Ryan with his son Keiran

“I was shocked when I got diagnosed as I just didn’t think the needles would carry such diseases,” he said. “There was no treatment at the time and then when my brother had treatment for it, he got quite ill, which scared me off.”

Aged 16, Ryan’s mum moved him and his siblings away from Glasgow to Poole, a move he believes saved his life. “If we hadn’t moved, I would be dead or serving a life sentence by now.”

One year ago, life for Ryan started to change. His partner Jayde was pregnant with their son and he was heavily drinking. Tests showed he had cirrhosis of the liver, alongside his hepatitis C. But this time, having been referred to the Dorset wide hepatitis team, he got treatment.

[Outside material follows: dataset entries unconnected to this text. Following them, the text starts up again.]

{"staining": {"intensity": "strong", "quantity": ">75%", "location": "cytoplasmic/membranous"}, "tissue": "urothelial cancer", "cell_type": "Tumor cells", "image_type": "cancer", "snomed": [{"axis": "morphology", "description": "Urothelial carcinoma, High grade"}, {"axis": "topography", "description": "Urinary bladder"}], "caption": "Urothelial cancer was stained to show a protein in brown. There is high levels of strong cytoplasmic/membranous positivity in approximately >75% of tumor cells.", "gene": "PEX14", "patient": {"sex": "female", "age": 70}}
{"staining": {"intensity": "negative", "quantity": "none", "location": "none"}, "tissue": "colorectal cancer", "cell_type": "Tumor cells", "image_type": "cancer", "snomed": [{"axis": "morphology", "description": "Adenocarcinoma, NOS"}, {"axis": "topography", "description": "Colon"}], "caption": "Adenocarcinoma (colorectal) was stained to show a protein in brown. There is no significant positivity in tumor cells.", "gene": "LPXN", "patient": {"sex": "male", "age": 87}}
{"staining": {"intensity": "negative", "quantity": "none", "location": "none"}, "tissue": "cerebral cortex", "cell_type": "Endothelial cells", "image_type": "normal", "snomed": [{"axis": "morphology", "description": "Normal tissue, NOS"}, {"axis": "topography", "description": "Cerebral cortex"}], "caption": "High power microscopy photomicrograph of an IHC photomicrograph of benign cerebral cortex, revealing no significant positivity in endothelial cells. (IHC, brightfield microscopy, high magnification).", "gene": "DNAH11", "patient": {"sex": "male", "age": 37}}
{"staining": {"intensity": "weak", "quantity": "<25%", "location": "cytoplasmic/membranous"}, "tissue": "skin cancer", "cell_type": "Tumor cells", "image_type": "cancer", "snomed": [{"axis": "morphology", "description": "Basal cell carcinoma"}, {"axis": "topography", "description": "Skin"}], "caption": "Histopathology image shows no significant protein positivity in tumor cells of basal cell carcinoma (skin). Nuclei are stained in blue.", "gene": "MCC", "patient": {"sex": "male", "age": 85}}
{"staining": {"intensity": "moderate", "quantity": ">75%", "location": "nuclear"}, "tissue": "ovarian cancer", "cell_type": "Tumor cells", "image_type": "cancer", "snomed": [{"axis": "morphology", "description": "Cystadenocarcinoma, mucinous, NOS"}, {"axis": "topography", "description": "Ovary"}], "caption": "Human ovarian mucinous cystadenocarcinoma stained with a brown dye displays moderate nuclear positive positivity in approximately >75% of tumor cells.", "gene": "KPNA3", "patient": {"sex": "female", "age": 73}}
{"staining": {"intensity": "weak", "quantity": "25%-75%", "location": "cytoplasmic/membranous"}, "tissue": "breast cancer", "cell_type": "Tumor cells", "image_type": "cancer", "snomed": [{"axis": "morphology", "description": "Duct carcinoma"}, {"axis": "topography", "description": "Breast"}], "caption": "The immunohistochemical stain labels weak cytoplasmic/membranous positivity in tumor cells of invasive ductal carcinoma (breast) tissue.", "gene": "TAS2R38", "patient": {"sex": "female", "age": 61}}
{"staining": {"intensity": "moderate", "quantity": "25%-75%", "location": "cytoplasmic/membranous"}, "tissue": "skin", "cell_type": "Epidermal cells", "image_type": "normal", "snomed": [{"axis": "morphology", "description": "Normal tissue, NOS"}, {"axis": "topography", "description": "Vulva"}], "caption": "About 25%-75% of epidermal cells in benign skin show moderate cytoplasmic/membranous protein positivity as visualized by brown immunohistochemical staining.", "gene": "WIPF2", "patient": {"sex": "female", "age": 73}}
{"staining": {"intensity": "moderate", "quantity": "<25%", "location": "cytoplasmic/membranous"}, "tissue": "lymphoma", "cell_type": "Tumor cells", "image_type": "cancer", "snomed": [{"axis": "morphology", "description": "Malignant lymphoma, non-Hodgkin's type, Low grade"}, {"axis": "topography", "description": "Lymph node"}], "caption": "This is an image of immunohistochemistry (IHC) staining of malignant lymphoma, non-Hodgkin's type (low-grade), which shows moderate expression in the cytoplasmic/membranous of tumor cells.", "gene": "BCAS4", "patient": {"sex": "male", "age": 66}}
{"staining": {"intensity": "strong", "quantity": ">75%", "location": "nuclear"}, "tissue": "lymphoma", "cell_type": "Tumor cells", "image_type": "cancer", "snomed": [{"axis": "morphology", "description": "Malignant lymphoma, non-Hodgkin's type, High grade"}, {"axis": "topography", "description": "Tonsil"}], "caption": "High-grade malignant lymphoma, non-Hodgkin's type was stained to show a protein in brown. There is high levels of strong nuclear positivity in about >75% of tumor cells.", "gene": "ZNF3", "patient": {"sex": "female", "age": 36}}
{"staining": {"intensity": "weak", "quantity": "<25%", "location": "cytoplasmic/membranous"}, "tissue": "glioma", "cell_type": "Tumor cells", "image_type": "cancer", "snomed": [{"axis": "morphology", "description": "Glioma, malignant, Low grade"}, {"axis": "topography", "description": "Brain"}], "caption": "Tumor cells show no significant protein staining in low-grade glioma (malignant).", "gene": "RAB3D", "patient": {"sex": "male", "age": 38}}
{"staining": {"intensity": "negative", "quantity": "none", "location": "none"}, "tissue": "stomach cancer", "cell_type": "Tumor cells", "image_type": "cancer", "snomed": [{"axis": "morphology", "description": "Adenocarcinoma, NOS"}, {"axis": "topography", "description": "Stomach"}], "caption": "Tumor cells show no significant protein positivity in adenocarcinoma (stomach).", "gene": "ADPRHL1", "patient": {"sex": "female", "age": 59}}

“I had a 12 week course of treatment and I’m now clear, which feels amazing. Just to not have to worry about accidentally sharing a toothbrush or a razor. Or having to declare my hepatitis to doctors before a procedure.

“I was so impressed by all the NHS staff and I never felt judged. Life is so much different for me now I’m a dad. I’m off the drugs and the drink and I want to help other people through this.”

Ryan believes youngsters need to be ‘caught early’ and helped to channel their energy into something else so they don’t turn to drugs out of boredom. In time, he’d also like to say to his own son how bad life is on drugs.

But for now, Ryan is working with the Hepatitis C Trust to offer support to others and talk about his own experience.

“People have nothing to lose by getting treatment and everything to gain,” he said.

Charmaine McNulty, clinical nurse specialist at the Royal Bournemouth Hospital, said: “It’s lovely to see how someone has turned their life around. Ryan has always been enthusiastic throughout his treatment and is looking forward positively to the future. It’s also great to see him offer support to others.

“We hope people come to us to seek support and treatment. We’re always here to help.”